Whatever appears in the records, retype it exactly, except for the pictures.
== Segment start ==
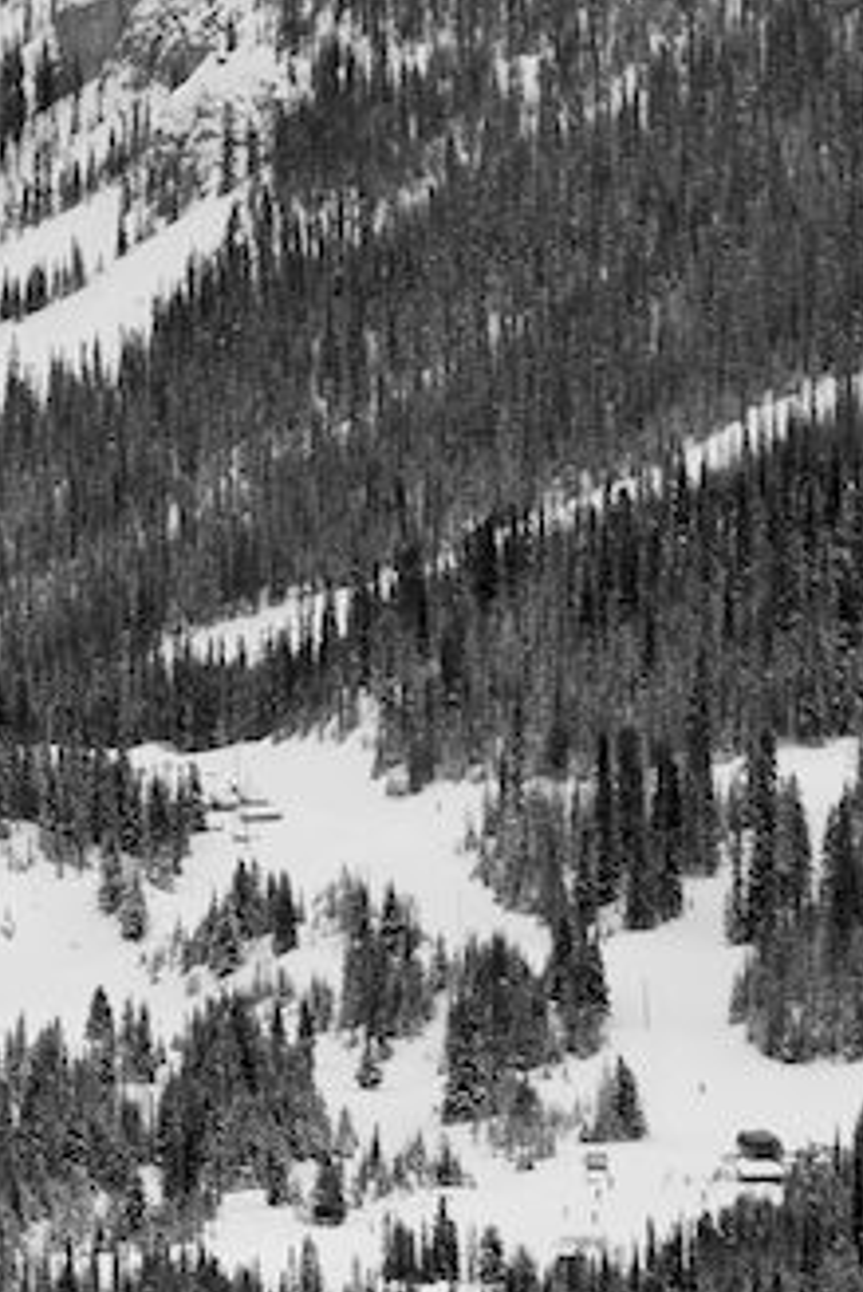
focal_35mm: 322
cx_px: -1210
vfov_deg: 6.4
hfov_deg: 4.2
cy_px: 490
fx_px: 11564
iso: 200
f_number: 11
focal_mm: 55
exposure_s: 1/640
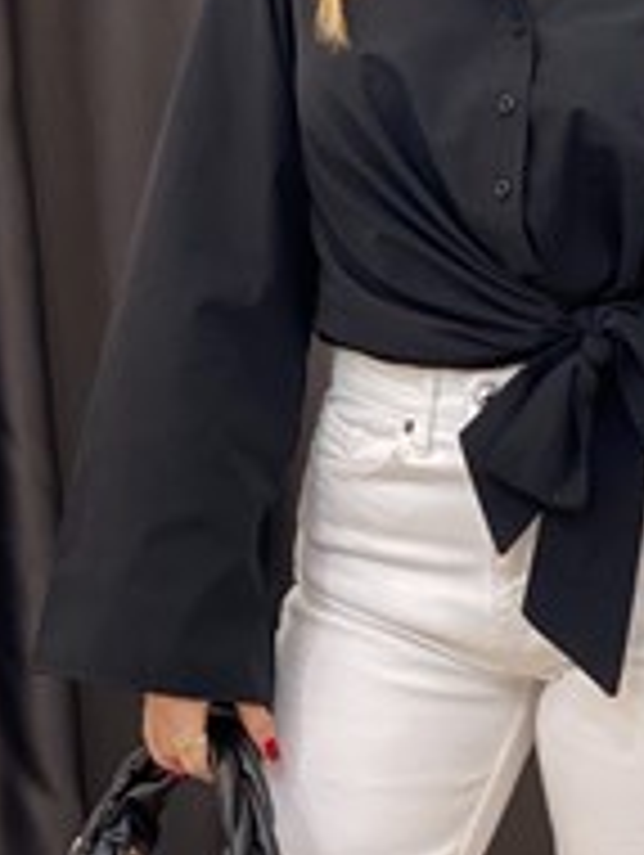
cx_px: 540
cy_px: 155
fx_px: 2797
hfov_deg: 13.1
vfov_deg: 17.2
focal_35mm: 113
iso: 125
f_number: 2
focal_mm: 6
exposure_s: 1/100
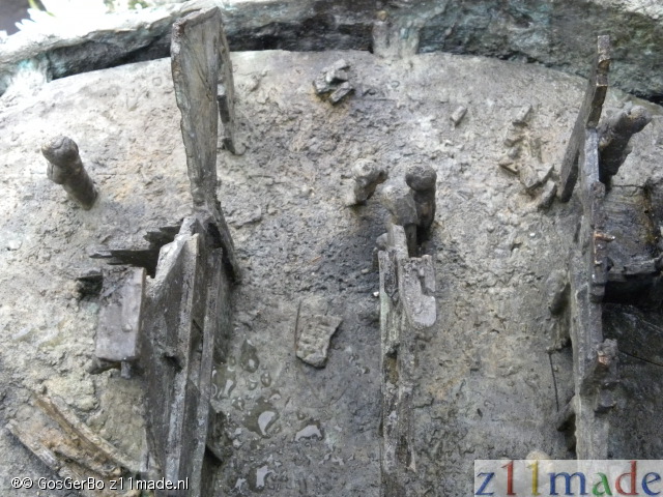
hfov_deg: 33.2
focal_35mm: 58
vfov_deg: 25.2
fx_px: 1111
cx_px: 332
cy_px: 248
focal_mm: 10.3
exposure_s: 1/77.4
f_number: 3.5
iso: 400
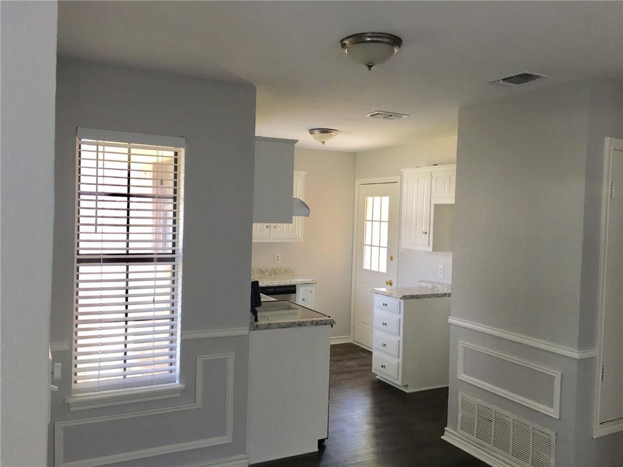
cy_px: 234
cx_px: 312
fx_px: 522
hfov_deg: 61.7
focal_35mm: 29
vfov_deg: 48.2
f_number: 2.2
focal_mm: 4.15
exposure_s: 1/30
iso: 40
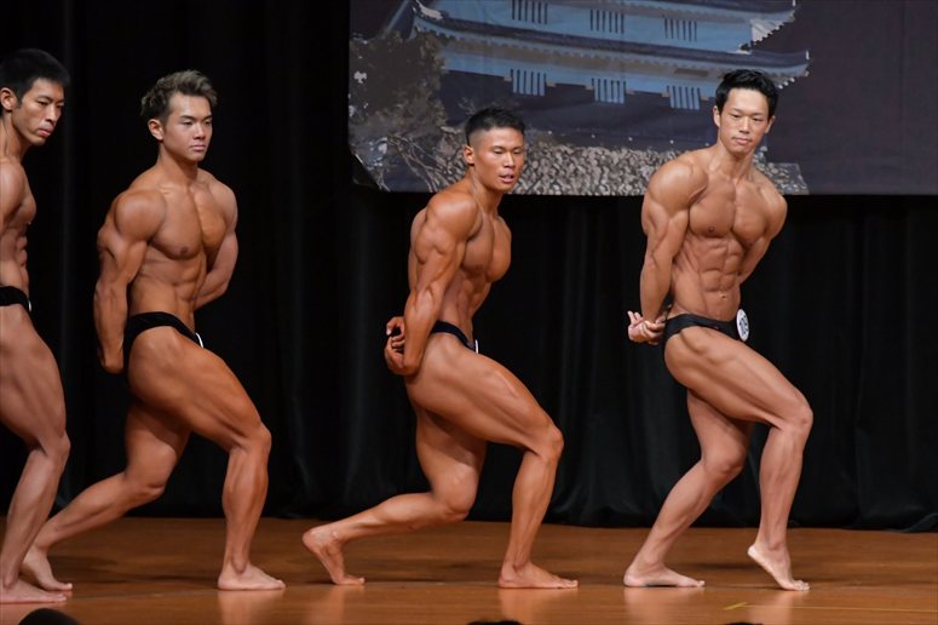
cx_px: 469
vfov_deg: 4.6
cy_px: 312
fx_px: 7813
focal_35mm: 300
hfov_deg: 6.9
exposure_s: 1/400
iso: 5000
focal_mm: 200
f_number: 5.6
== Segment end ==
### Solution for this task
focal_35mm: 322
cx_px: -1210
vfov_deg: 6.4
hfov_deg: 4.2
cy_px: 490
fx_px: 11564
iso: 200
f_number: 11
focal_mm: 55
exposure_s: 1/640
cx_px: 540
cy_px: 155
fx_px: 2797
hfov_deg: 13.1
vfov_deg: 17.2
focal_35mm: 113
iso: 125
f_number: 2
focal_mm: 6
exposure_s: 1/100
hfov_deg: 33.2
focal_35mm: 58
vfov_deg: 25.2
fx_px: 1111
cx_px: 332
cy_px: 248
focal_mm: 10.3
exposure_s: 1/77.4
f_number: 3.5
iso: 400
cy_px: 234
cx_px: 312
fx_px: 522
hfov_deg: 61.7
focal_35mm: 29
vfov_deg: 48.2
f_number: 2.2
focal_mm: 4.15
exposure_s: 1/30
iso: 40
cx_px: 469
vfov_deg: 4.6
cy_px: 312
fx_px: 7813
focal_35mm: 300
hfov_deg: 6.9
exposure_s: 1/400
iso: 5000
focal_mm: 200
f_number: 5.6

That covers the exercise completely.